= Work required =
In the records, each line holding "motivated" must be reported.

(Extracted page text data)
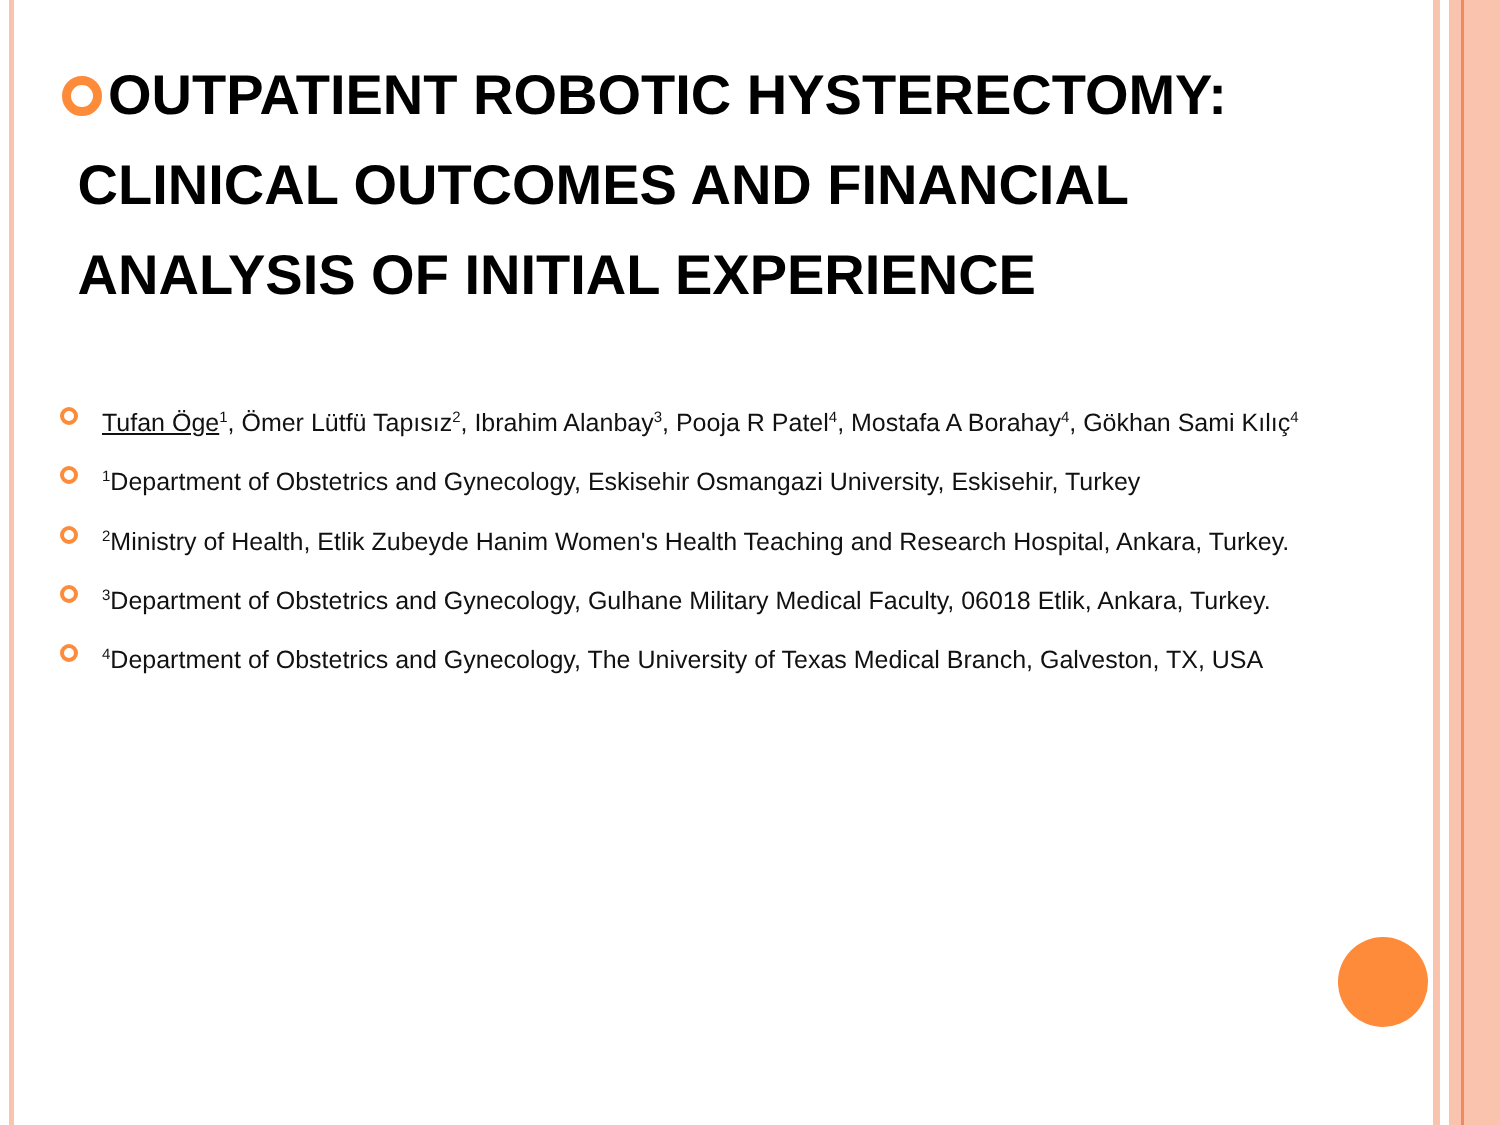OUTPATIENT ROBOTIC HYSTERECTOMY:
CLINICAL OUTCOMES AND FINANCIAL
ANALYSIS OF INITIAL EXPERIENCE
Tufan Öge<sup>1</sup>, Ömer Lütfü Tapısız<sup>2</sup>, Ibrahim Alanbay<sup>3</sup>, Pooja R Patel<sup>4</sup>, Mostafa A Borahay<sup>4</sup>, Gökhan Sami Kılıç<sup>4</sup>
<sup>1</sup> Department of Obstetrics and Gynecology, Eskisehir Osmangazi University, Eskisehir, Turkey
<sup>2</sup> Ministry of Health, Etlik Zubeyde Hanim Women's Health Teaching and Research Hospital, Ankara, Turkey.
<sup>3</sup> Department of Obstetrics and Gynecology, Gulhane Military Medical Faculty, 06018 Etlik, Ankara, Turkey.
<sup>4</sup> Department of Obstetrics and Gynecology, The University of Texas Medical Branch, Galveston, TX, USA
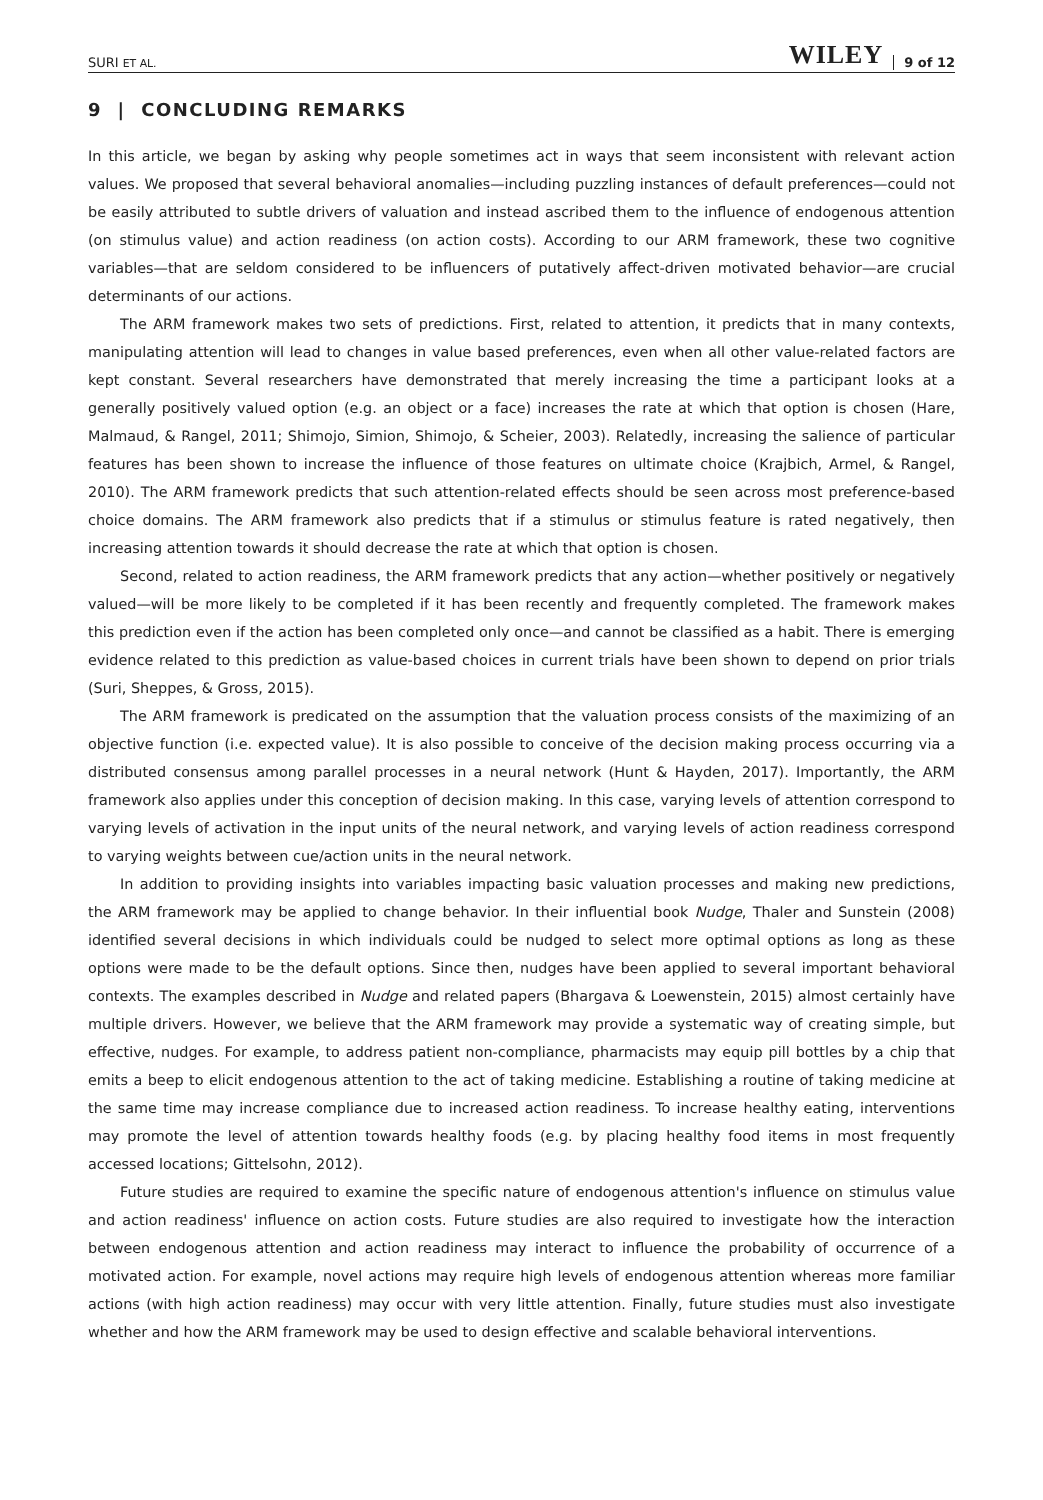SURI ET AL. WILEY 9 of 12
9 | CONCLUDING REMARKS
In this article, we began by asking why people sometimes act in ways that seem inconsistent with relevant action values. We proposed that several behavioral anomalies—including puzzling instances of default preferences—could not be easily attributed to subtle drivers of valuation and instead ascribed them to the influence of endogenous attention (on stimulus value) and action readiness (on action costs). According to our ARM framework, these two cognitive variables—that are seldom considered to be influencers of putatively affect-driven motivated behavior—are crucial determinants of our actions.
The ARM framework makes two sets of predictions. First, related to attention, it predicts that in many contexts, manipulating attention will lead to changes in value based preferences, even when all other value-related factors are kept constant. Several researchers have demonstrated that merely increasing the time a participant looks at a generally positively valued option (e.g. an object or a face) increases the rate at which that option is chosen (Hare, Malmaud, & Rangel, 2011; Shimojo, Simion, Shimojo, & Scheier, 2003). Relatedly, increasing the salience of particular features has been shown to increase the influence of those features on ultimate choice (Krajbich, Armel, & Rangel, 2010). The ARM framework predicts that such attention-related effects should be seen across most preference-based choice domains. The ARM framework also predicts that if a stimulus or stimulus feature is rated negatively, then increasing attention towards it should decrease the rate at which that option is chosen.
Second, related to action readiness, the ARM framework predicts that any action—whether positively or negatively valued—will be more likely to be completed if it has been recently and frequently completed. The framework makes this prediction even if the action has been completed only once—and cannot be classified as a habit. There is emerging evidence related to this prediction as value-based choices in current trials have been shown to depend on prior trials (Suri, Sheppes, & Gross, 2015).
The ARM framework is predicated on the assumption that the valuation process consists of the maximizing of an objective function (i.e. expected value). It is also possible to conceive of the decision making process occurring via a distributed consensus among parallel processes in a neural network (Hunt & Hayden, 2017). Importantly, the ARM framework also applies under this conception of decision making. In this case, varying levels of attention correspond to varying levels of activation in the input units of the neural network, and varying levels of action readiness correspond to varying weights between cue/action units in the neural network.
In addition to providing insights into variables impacting basic valuation processes and making new predictions, the ARM framework may be applied to change behavior. In their influential book Nudge, Thaler and Sunstein (2008) identified several decisions in which individuals could be nudged to select more optimal options as long as these options were made to be the default options. Since then, nudges have been applied to several important behavioral contexts. The examples described in Nudge and related papers (Bhargava & Loewenstein, 2015) almost certainly have multiple drivers. However, we believe that the ARM framework may provide a systematic way of creating simple, but effective, nudges. For example, to address patient non-compliance, pharmacists may equip pill bottles by a chip that emits a beep to elicit endogenous attention to the act of taking medicine. Establishing a routine of taking medicine at the same time may increase compliance due to increased action readiness. To increase healthy eating, interventions may promote the level of attention towards healthy foods (e.g. by placing healthy food items in most frequently accessed locations; Gittelsohn, 2012).
Future studies are required to examine the specific nature of endogenous attention's influence on stimulus value and action readiness' influence on action costs. Future studies are also required to investigate how the interaction between endogenous attention and action readiness may interact to influence the probability of occurrence of a motivated action. For example, novel actions may require high levels of endogenous attention whereas more familiar actions (with high action readiness) may occur with very little attention. Finally, future studies must also investigate whether and how the ARM framework may be used to design effective and scalable behavioral interventions.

= Problem solution =
In this article, we began by asking why people sometimes act in ways that seem inconsistent with relevant action values. We proposed that several behavioral anomalies—including puzzling instances of default preferences—could not be easily attributed to subtle drivers of valuation and instead ascribed them to the influence of endogenous attention (on stimulus value) and action readiness (on action costs). According to our ARM framework, these two cognitive variables—that are seldom considered to be influencers of putatively affect-driven motivated behavior—are crucial determinants of our actions.
Future studies are required to examine the specific nature of endogenous attention's influence on stimulus value and action readiness' influence on action costs. Future studies are also required to investigate how the interaction between endogenous attention and action readiness may interact to influence the probability of occurrence of a motivated action. For example, novel actions may require high levels of endogenous attention whereas more familiar actions (with high action readiness) may occur with very little attention. Finally, future studies must also investigate whether and how the ARM framework may be used to design effective and scalable behavioral interventions.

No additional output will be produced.